__Selected excerpt__:
'''
Kadaster’s Metadata Infrastructure: In Support of the ‘Platform of the Future’

Over the course of two years, an EngD project was focused on the investigation and design of a future metadata infrastructure for Kadaster which supports the increasing need of the organisation to harness the potential that metadata has to improve the findability, accessibility, interoperability and reusability of its data products. The resulting design includes both an organisational and technical architecture supporting more efficient metadata management across three categories of metadata, namely; dataset descriptions, structural metadata and administrative metadata. An extract of the product document detailing on the system architecture defined for Kadaster’s metadata infrastructure is available via the tile below. A full publication of thesis will be available here in due course.

Project Results

Target Architecture: Kadaster's Metadata Infrastructure

Extract of the target system architecture defined for Kadaster's Metadata Infrastructure

Although the project was largely focused on the definition of a system architecture for Kadaster’s metadata infrastructure, three proof-of-concepts were presented for the system design. The intention of these demonstrators is to highlight the potential that the system architecture has for realisation on a larger scale and demonstrate the value in making metadata more accessibile for reuse internally to support the innovation work, such as those below, that make Kadaster’s data products more accessible to end users. The following provides a brief description of each demonstrator in the context of the metadata infrastructure.

Begrippenkader and AI/ML

Kadaster’s Begrippenkader, or the Kadaster Catalogus, publishes a list of concepts and definitions for each data asset maintained and published by the organisation. This list falls into the scope of the structural metadata sub-system defined by this project. At present, these concept lists are not known to be reused in any way for internal or external purposes beyond providing users of Kadaster’s data with definitions for terms and concepts found in various (data) publications. The begrippenkader offers support in training Loki to answer domain-specific questions in two ways. Firstly, the concept lists and definitions mean that Loki can be easily trained to answer a question such as ‘What is the definition of a Pand?’. Loki is able to directly retrieve the concept Pand from the begrippenlist and return the definition associated. Secondly, where synonyms are available for each of these concepts, Loki can be trained to recognise where synonyms are being used in a given question and to still return the correct answer to the end user in spite of this. To support better accessibility of the complete begrippenkader for this demonstrator, the complete set of concepts is retrieved as a data dump and made available as a single metadata resource with multiple graphs via a SPARQL endpoint, in line with the system architecture defined for this project. A set of additional graphs were then added to the metadata resource to enrich the begrippenkader with relevant synonyms defined by domain experts.
'''
__Record set__:
'''
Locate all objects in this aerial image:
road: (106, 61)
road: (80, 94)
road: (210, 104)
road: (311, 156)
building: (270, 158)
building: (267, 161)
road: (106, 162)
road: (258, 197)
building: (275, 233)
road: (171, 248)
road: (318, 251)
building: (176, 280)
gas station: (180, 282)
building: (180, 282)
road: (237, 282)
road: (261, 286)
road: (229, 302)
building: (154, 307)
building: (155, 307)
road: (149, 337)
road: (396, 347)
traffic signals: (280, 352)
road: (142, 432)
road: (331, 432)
'''
__List of tasks__:
- 1) Which three categories of metadata does the design in the Kadaster metadata infrastructure page cover?
- 2) Continue the Kadaster metadata infrastructure page, picking up right after its final sentence.

__Responses to the exercise__:
- 1) Dataset descriptions, structural metadata and administrative metadata.

- 2)
Business Impact

The begrippenkader in the current baseline architecture serves as an example of a metadata silo because there is limited application independence of the metadata contained within and because the metadata is not easily retrieved in any standardised format. Based on observation, it can also be argued that the findability of the Kadaster Catalogus is low for internal users, perhaps due to the lack of a single, recognised resource for metadata within the organisation. Loki represents a strong business case for improving the accessibility of metadata for internal purposes. This innovation product is able, through a part-implementation of the target system architecture, to easily access existing metadata in support of improved business processes, bringing the organisation closer to achieving the ambition of providing everyone with access to geoinformation. Loki also represents a context in which the reuse of metadata could not be foreseen, highlighting the need for more application independence to improve the findability and reusability of metadata.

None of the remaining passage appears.